## Document passage
────────────────────

Nevada Loves Kids · the first focus of Nevada Loves Foundation, Inc.
Your circumstances don't get to write your story.
We work with children ages 6 to 12 from foster care, orphaned backgrounds, and difficult circumstances — teaching them resilience, nervous-system regulation, secure attachment, and the self-efficacy to build a life they're proud of. Rags to riches, the long, real way.
Now Building
The first cohort of Nevada Loves Kids.
Founded by Donna Breslow, MS — built on a decade of nonprofit leadership across Nevada, now turned toward the kids who need it most.
Our Mission
Resilient kids become resilient adults.
Nevada Loves Foundation, Inc. exists to teach resilience in the face of adversity — so the people with the perfect villain origin story don't end up living one. We'll grow into distinct groups over time — Nevada Loves Babies, Teens, Elders, and more— each teaching the same core principles to the people in front of them.
We're starting with Nevada Loves Kids, focused on what happens between ages 6 and 12 — the window where early adversity can either harden into identity or be rewritten.
Resilience is the throughline of everything we teach — it lives inside each skill, not beside them. A regulated nervous system. The communication skills to ask for what you need and the confidence to walk into rooms you weren't born into. Social intelligence and self-protection — knowing who to trust, how to carry yourself, and what healthy relationships look like. The earned belief that you can steer your own life, accept mentors, and turn failures into wins. Nutrition and body care as a form of self-respect. High-character behaviors that turn into identity. Financial responsibility as a practical life skill. Goal setting and follow-through that lets a child build a life from scratch. And finally, contribution and altruism — the moment resilience stops being about surviving and starts being about giving back.

────────────────────

## Listed entries

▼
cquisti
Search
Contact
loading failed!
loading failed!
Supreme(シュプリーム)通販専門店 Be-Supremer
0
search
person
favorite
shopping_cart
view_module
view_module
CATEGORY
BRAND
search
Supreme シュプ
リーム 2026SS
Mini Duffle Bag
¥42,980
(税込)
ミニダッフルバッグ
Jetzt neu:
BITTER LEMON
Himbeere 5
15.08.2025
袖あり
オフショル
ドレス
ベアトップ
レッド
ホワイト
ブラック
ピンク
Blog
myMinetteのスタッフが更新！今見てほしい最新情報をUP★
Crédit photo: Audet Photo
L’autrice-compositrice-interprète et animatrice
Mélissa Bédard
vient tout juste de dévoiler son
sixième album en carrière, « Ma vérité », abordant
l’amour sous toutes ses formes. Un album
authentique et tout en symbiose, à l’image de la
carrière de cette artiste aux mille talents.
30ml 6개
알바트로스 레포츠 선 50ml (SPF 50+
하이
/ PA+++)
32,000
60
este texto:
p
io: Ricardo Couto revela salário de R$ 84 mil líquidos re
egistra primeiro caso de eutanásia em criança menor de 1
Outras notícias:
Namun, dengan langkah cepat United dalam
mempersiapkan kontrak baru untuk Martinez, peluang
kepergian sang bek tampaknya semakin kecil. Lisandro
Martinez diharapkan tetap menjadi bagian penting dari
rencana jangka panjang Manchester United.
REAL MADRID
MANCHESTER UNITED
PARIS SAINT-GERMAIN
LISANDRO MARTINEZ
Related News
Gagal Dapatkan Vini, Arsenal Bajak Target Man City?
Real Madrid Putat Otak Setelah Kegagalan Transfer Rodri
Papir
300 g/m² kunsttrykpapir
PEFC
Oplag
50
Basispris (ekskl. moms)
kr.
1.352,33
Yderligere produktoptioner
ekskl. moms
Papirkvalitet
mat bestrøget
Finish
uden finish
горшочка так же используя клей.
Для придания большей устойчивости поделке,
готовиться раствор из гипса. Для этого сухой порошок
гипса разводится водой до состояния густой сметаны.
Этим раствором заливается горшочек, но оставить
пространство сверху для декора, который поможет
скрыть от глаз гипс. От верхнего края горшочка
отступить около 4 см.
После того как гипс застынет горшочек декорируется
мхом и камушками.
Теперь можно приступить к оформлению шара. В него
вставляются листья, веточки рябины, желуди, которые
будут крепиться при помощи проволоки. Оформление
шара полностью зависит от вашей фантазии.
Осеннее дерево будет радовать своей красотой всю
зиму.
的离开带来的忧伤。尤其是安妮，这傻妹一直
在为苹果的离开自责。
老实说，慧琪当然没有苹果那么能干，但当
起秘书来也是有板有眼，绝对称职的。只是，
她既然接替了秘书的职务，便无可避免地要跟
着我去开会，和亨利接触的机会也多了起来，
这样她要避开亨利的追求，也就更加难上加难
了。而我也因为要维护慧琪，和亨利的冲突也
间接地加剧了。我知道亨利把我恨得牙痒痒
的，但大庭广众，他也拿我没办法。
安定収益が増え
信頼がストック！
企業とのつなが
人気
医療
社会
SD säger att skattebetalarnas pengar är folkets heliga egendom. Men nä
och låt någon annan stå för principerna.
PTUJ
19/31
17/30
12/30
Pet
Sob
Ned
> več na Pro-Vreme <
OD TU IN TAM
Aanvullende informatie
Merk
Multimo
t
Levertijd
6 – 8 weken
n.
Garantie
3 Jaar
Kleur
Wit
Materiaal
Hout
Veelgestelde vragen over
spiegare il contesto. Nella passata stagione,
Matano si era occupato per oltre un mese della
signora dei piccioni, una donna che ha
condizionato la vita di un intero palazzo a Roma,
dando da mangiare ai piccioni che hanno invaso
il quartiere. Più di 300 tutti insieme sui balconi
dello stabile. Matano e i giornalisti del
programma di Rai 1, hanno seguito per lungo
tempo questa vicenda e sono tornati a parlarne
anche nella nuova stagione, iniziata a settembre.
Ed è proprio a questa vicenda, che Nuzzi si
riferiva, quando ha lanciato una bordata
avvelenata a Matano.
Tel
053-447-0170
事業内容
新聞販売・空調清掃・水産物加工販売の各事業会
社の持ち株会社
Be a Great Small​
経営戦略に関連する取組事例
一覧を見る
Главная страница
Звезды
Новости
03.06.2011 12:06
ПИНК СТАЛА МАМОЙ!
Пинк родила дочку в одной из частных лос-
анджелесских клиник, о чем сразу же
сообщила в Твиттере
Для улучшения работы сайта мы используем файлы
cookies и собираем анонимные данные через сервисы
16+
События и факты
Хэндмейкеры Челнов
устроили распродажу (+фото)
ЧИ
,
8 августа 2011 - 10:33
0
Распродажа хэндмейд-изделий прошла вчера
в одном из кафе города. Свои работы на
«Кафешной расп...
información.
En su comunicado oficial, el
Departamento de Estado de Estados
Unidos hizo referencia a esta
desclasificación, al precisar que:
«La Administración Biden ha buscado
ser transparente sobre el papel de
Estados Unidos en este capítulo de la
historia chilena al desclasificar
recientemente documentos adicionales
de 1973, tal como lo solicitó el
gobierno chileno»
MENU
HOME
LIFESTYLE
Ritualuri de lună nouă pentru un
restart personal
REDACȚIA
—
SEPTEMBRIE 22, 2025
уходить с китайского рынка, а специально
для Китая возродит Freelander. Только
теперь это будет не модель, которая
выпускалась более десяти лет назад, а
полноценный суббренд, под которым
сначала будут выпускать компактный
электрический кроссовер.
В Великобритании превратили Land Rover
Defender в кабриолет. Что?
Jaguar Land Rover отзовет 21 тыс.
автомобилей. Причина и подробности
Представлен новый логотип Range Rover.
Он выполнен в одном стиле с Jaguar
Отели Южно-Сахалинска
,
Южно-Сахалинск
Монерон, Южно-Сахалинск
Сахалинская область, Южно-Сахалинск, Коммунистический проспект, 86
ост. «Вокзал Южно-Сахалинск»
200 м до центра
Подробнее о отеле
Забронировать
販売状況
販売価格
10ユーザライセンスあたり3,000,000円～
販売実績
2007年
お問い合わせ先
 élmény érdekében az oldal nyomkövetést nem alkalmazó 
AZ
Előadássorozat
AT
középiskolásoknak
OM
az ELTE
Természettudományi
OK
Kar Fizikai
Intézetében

────────────────────

## Tasks to carry out
**A)** Answer these questions from the Nevada Loves Kids page, one line each:
(i) What age range of children does Nevada Loves Kids work with?
(ii) Who founded Nevada Loves Kids?
(iii) Which groups does Nevada Loves Foundation, Inc. say it will grow into over time?
**B)** Rewrite the Nevada Loves Kids page from "We work with" up to and including "become resilient adults.", replacing "cohort" with "class".
**C)** Carry the Nevada Loves Kids page on from its final sentence.

## Your responses
**A)**
(i) Ages 6 to 12.
(ii) Donna Breslow, MS.
(iii) Nevada Loves Babies, Teens, Elders, and more.

**B)**
We work with children ages 6 to 12 from foster care, orphaned backgrounds, and difficult circumstances — teaching them resilience, nervous-system regulation, secure attachment, and the self-efficacy to build a life they're proud of. Rags to riches, the long, real way.
Now Building
The first class of Nevada Loves Kids.
Founded by Donna Breslow, MS — built on a decade of nonprofit leadership across Nevada, now turned toward the kids who need it most.
Our Mission
Resilient kids become resilient adults.

**C)**
That's what we teach. Not as ideas — as practiced capacities, week after week, until the child believes them about themselves.
“Why do some children who experience horrific adversity become compassionate leaders, innovators, and healthy adults, while others develop addiction, violence, chronic illness, or hopelessness? More importantly, can we teach the protective factors early enough to change that trajectory?”
What we teach
Nine capacities, with resilience woven through every one.
Nervous-system reset
Before a child can learn, trust, or change, the body has to feel safe. We teach kids how to notice what's happening inside them — a racing heart, a clenched jaw, the urge to run or shut down — and give them concrete tools to come back to calm: breath work, grounding, movement, and language for what they're feeling. This is where resilience literally begins, at the level of the nervous system. A regulated body is what makes it possible to sit through a hard conversation, recover from a setback, and choose a response instead of a reaction. Kids leave with a felt sense that big feelings are survivable, and that they have the internal steadiness to meet whatever comes next.
Communication & confidence
Articulation, eye contact, and the courage to ask for what they need — the everyday skills that open doors in school, work, and adulthood, and the ones most often missing when a child grows up without a stable adult modeling them. Kids practice speaking clearly, listening well, advocating for themselves, and repairing conversations that go sideways. Confidence here isn't performance; it's the resilience to keep showing up and using your voice even when you're the newest, youngest, or least likely person in the room. Over time it becomes an identity: someone who can walk into any space, introduce themselves, and hold their own.
Social intelligence & self-protection
Healthy peer connection, clear boundaries, and the awareness to spot social engineering — tricky people, urgency in scams, what not to click or share. People can be cruel or deceptive online too: YouTube, social media, and Roblox are not places to chat with strangers. We also plant early seeds about healthy romantic relationships — respect, patience, and never abandoning your own boundaries to keep someone around — plus how to carry yourself in public: eat, stand, and speak with calm articulation. Resilience here is social: protect yourself and still stay open.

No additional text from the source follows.